Giant clams improve solar cells & colour displays
Researchers from the University of California, Santa Barbara have discovered that some species of giant clams produce their white coloration much like the displays used in televisions and smartphones do – by combining red, green and blue light. The new findings, published in The Optical Society’s high impact journal Optica, could help improve solar cell efficiency and offer a bio-inspired route to a new type of colour displays.
Giant clams are native to coral reefs of the Pacific and Indian Oceans and can live up to 100 years in the wild. Despite living in nutrient-poor water, they can grow up to 47" long thanks to symbiotic photosynthetic algae living inside the clam’s shell. In this mutually beneficial relationship, the clams take in carbohydrates produced by photosynthesis while the clam’s nitrogen-rich waste provides nutrients to the algae.
The focus of the new study lies at the interface between the clams and their algal partners, in a collection of iridescent cells clams produce just inside the edge of their shells. These cells create a dazzling array of colours including blues, greens, golds and, more rarely, white.
“We are studying the clams to see how their iridescent cells interact with the algae to enhance photosynthesis,” said Amitabh Ghoshal, a postdoctoral fellow, University of California, Santa Barbara, California, USA, and the study’s first author. “Like solar cells, photosynthesis involves converting light into energy. As we expand our understanding of the clam’s system for light collection, we can take the lessons from it to create solar cells that more efficiently convert light to energy.”
The research team is systematically studying each colour produced by the clams to gain a detailed understanding of the biological significance and mechanisms involved in producing the colour. To study the somewhat rare white colouration, the researchers purchased live Tridacna maxima and Tridacna derasa clams that were either farm-raised or responsibly harvested.
The researchers were surprised to find that the two species of giant clams used different methods for mixing colours to produce white.
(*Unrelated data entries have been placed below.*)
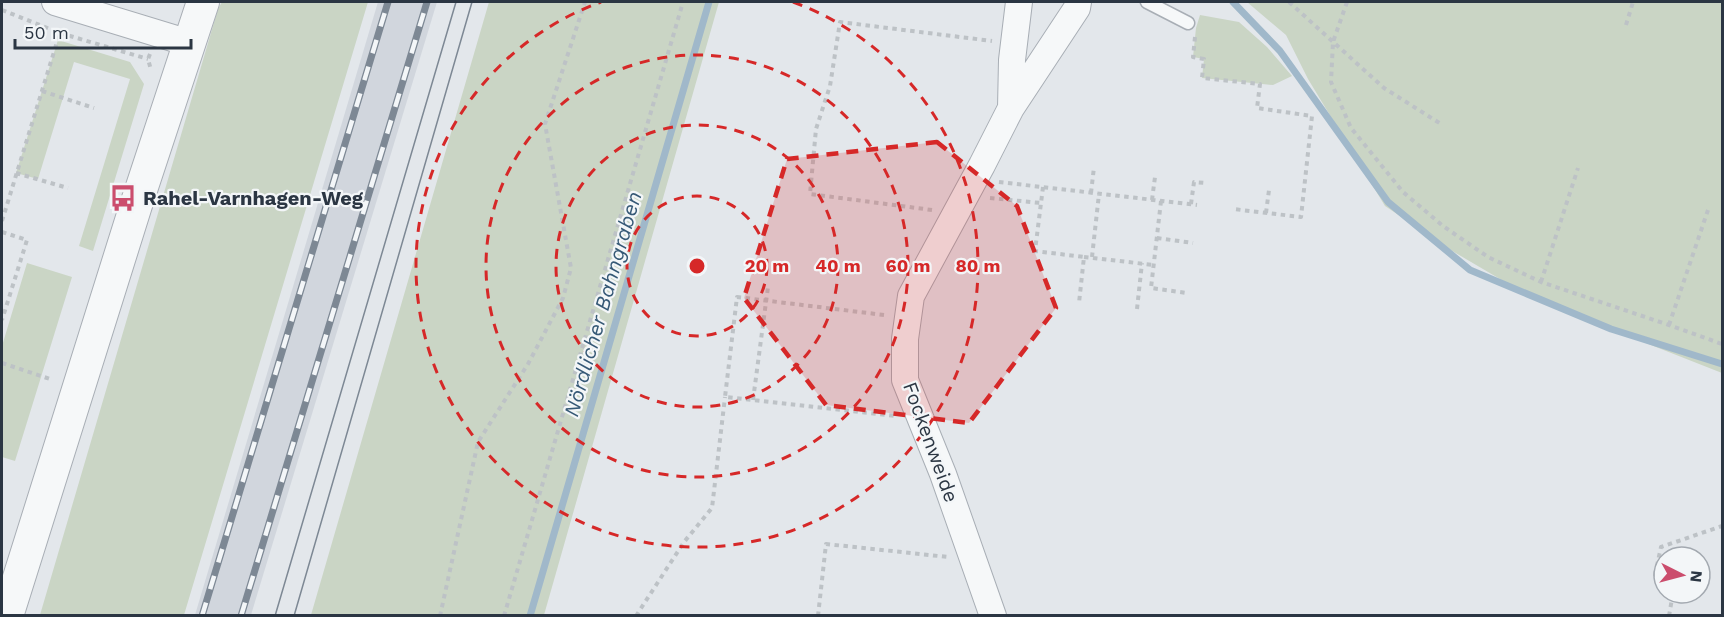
<svg xmlns="http://www.w3.org/2000/svg" width="1724" height="617" viewBox="0 0 1724 617" font-family="'Work Sans',sans-serif">
  <rect width="100%" height="100%" fill="#e3e7eb"/>
  <!-- built -->
  <path fill="#d1d6dd" d="M 378,2 L 437,2 L 251,615 L 195,615 Z"/>
  <!-- green -->
  <path fill="#cad5c5" d="M 222,2 L 368,2 L 184,615 L 40,615 L 218,9 Z
    M 489,2 L 719,2 L 544,615 L 311,615 Z
    M 1247,2 L 1722,2 L 1722,373 L 1534,299 L 1454,252 L 1385,206 L 1308,79 L 1286,35 Z
    M 1200,15 L 1239,22 L 1267,47 L 1292,76 L 1273,85 L 1202,78 L 1204,59 L 1193,57 L 1196,28 Z
    M 58,40 L 130,62 L 144,84 L 93,251 L 79,246 L 130,79 L 74,62 L 38,179 L 16,173 Z
    M 27,263 L 72,277 L 15,461 L 2,457 L 2,346 Z"/>
  <g fill="none" stroke-linecap="round" stroke-linejoin="round">
    <!-- stream -->
    <path stroke="#a0b8ca" stroke-width="7" d="M 1233,2 L 1280,51 L 1388,202 L 1470,270 L 1611,329 L 1722,364
      M 530,616 L 709,2"/>
    <defs>
      <path id="service" d="M 1147,2 L 1188,23"/>
      <path id="minor" d="M 55,2 L 189,43
        M 1011,108 L 1012,60 L 1019,2
        M 993,616 L 943,474 L 905,380 L 905,339 L 911,296 L 982,165 L 1011,108 L 1077,8 L 1078,2"/>
      <path id="tertiary" d="M 7,616 L 136,205 L 203,2"/>
    </defs>
    <!-- service casing -->
    <use href="#service" stroke="#a8aeb5" stroke-width="15"/>
    <!-- minor casing -->
    <use href="#minor" stroke="#a8aeb5" stroke-width="28"/>
    <!-- tertiary casing -->
    <use href="#tertiary" stroke="#a8aeb5" stroke-width="34"/>
    <!-- path -->
    <path stroke="#bdc2c6" stroke-width="4" stroke-dasharray="4.5 4.5" stroke-linecap="butt" d="M 1289,2 L 1384,88 L 1441,124
      M 1347,2 L 1333,42 L 1331,82 L 1351,128 L 1403,192 L 1443,226 L 1488,257 L 1541,282 L 1669,325 L 1722,344
      M 2,10 L 60,33 L 148,59
      M 1626,25 L 1633,2
      M 1195,37 L 1193,57 L 1204,59 L 1202,78 L 1260,84 L 1257,108 L 1312,116 L 1301,217 L 1233,209
      M 150,54 L 148,59 L 151,70
      M 42,91 L 94,108
      M 16,173 L 68,188
      M 999,182 L 1197,205
      M 1043,187 L 1035,251 L 1084,257 L 1079,303
      M 1091,193 L 1094,167
      M 990,198 L 1041,203
      M 1152,200 L 1155,177
      M 1161,201 L 1151,288 L 1187,293
      M 1191,204 L 1194,182 L 1206,183
      M 932,210 L 810,194 L 816,129 L 830,86 L 840,22 L 992,41
      M 1266,213 L 1269,190
      M 2,221 L 61,29
      M 2,232 L 27,240 L 2,320
      M 1157,238 L 1193,243
      M 1084,257 L 1154,265
      M 1092,257 L 1099,194
      M 1541,282 L 1578,168
      M 1137,309 L 1142,263
      M 884,315 L 737,297 L 725,397 L 895,416
      M 1669,325 L 1708,210
      M 2,363 L 53,380
      M 753,400 L 768,287
      M 1664,577 L 1655,575 L 1661,547 L 1722,526
      M 440,616 L 478,442 L 528,364 L 563,298 L 571,268 L 545,124 L 585,2
      M 504,616 L 683,2
      M 636,616 L 684,542 L 712,508 L 725,397
      M 818,616 L 826,544 L 948,557
      M 1669,616 L 1673,593"/>
    <!-- service -->
    <use href="#service" stroke="#f6f8f9" stroke-width="12"/>
    <!-- minor -->
    <use href="#minor" stroke="#f6f8f9" stroke-width="26"/>
    <!-- tertiary -->
    <use href="#tertiary" stroke="#f6f8f9" stroke-width="32"/>
    <!-- tram -->
    <path stroke="#7d8894" stroke-width="1.5" d="M 275,616 L 456,2
      M 294,616 L 472,2"/>
    <defs>
      <path id="rail" d="M 202,616 L 388,2
        M 241,616 L 427,2"/>
    </defs>
    <!-- rail casing -->
    <use href="#rail" stroke="#7d8894" stroke-width="7"/>
    <!-- rail -->
    <use href="#rail" stroke="#f3f6f8" stroke-width="4.5" stroke-dasharray="14" stroke-linecap="butt"/>
  </g>
  <!-- marked area -->
  <path fill="#d62828" fill-opacity="0.2" stroke="#d62828" stroke-width="4.5" stroke-dasharray="12 8" stroke-linejoin="round" d="M 937,142 L 1017,206 L 1056,308 L 969,423 L 826,405 L 744,298 L 787,159 Z"/>
  <!-- distance rings -->
  <g fill="none" stroke="#d62828" stroke-width="3" stroke-dasharray="10 8">
    <circle cx="697" cy="266" r="70"/>
    <circle cx="697" cy="266" r="141"/>
    <circle cx="697" cy="266" r="211"/>
    <path d="M793 2A281 281 0 1 1 601 2"/>
  </g>
  <!-- icons -->
  <defs>
    <symbol id="bus-bare" viewBox="-9 -9 18 18"><path d="M-5-6H5V4H4V6H2V4H-2V6H-4V4H-5ZM-3.5-4V0h7V-4ZM-3.5 1.2v1.5H-2V1.2ZM2 1.2v1.5H3.5V1.2Z" fill="#cb4d6d" stroke="#f3f6f8" stroke-width="2.5" paint-order="stroke"/></symbol>
  </defs>
  <g fill-rule="evenodd">
    <use href="#bus-bare" x="104" y="179" width="38" height="38"/>
  </g>
  <g text-anchor="middle" stroke-width="4.5" stroke-linejoin="round" paint-order="stroke">
    <!-- poi labels -->
    <g font-size="20" font-weight="bold" fill="#2b3643" stroke="#f3f6f8" text-anchor="start">
      <text x="143" y="205">Rahel-Varnhagen-Weg</text>
    </g>
    <!-- street labels -->
    <g font-size="20" fill="#2b3643" stroke="#f3f6f8">
      <text transform="translate(931 442) rotate(70)" y="7">Fockenweide</text>
    </g>
    <!-- water labels -->
    <g font-size="21" font-style="italic" fill="#365976" stroke="#f3f6f8">
      <text transform="translate(603 304) rotate(-74)" y="7">Nördlicher Bahngraben</text>
    </g>
  </g>
  <circle cx="697" cy="266" r="9" fill="#d62828" stroke="#f3f6f8" stroke-width="3"/>
  <g font-size="18" text-anchor="middle" font-weight="bold" fill="#d62828" stroke="#f3f6f8" stroke-width="4.5" stroke-linejoin="round" paint-order="stroke">
    <text x="767" y="272">20 m</text>
    <text x="838" y="272">40 m</text>
    <text x="908" y="272">60 m</text>
    <text x="978" y="272">80 m</text>
  </g>
  <!-- border -->
  <rect width="1724" height="617" fill="none" stroke="#2b3643" stroke-width="6"/>
  <!-- north arrow -->
  <g transform="translate(1682 575) rotate(96)"><circle r="28" fill="#f3f6f8" stroke="#a3a9b0" stroke-width="1.5"/>
  <path d="M0-4.5L10 22L0 15L-10 22Z" fill="#cb4d6d"/>
  <text y="-9" font-size="16" font-weight="bold" text-anchor="middle" fill="#2b3643">N</text>
  </g>
  <!-- scale -->
  <path d="M15 39v9h176v-9" fill="none" stroke="#2b3643" stroke-width="3"/>
  <text x="24" y="39" font-size="18" fill="#2b3643" stroke="#f3f6f8" stroke-width="4.5" paint-order="stroke">50 m</text>
</svg>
White in the Tridacna maxima clam comes from tight clusters of differently coloured iridescent cells while Tridacna derasa has multicoloured individual cells that appear white on a macroscopic scale.
“As far as we know, there is no reason or advantage to having differently coloured separate cells compared to individual cells with multiple colours in them,” said Ghoshal. “It is possible that one species has the genetic tools for one configuration and the other species has the tools to make the other configuration but we don’t know that yet.”
Although accomplished in different ways, both clam species create white by mixing clusters of colours much like the electronic displays found in televisions, smartphones and electronic billboards mix red, blue, and green pixels to make white. However, most of today’s displays must generate light using LEDs or another light source while the clams require only sunlight. The clam’s iridescent cells contain tiny multi-layer structures of proteins that act like mirrors to reflect various wavelengths of light to produce the colours.
“If we could create and control structures similar to those that generate colour in the clams, it might be possible to build colour-reflective displays that work with ambient light sources such as sunlight or normal indoor lighting,” said Ghoshal. “Producing colour the way giant clams do could lead to smartphone, tablet and TV screens that use less power and are easier on the eyes.”
The researchers studied the clams using a combination of microscopy and spectroscopy techniques to precisely measure the colour and amount of reflected light coming from individual cells. With this information, they could figure out whether a region of a clam that appeared bright white, for example, resulted from a few highly reflective cells or a great number of less reflective cells. To accomplish spectroscopic analysis at cellular and subcellular scales, the researchers used a high-resolution microspectrophotometer, which they constructed for their previous study of reflective structures in squid skin cells.
“It is difficult to acquire individual spectra from a small cell that shows multiple reflective colours,” said Ghoshal. “It took a lot of patience and trying different things.”
The researchers are now trying to build solar cells with structures similar to those found in the clams to see whether it might be possible to increase the efficiency of synthetic solar cells. “If we could use what we learned from the clams to build a very efficient distributed light-gathering system, then we could use that to make more efficient, 3D solar cells that require less area than our present roof-top and land-based solar farms,” said Ghoshal.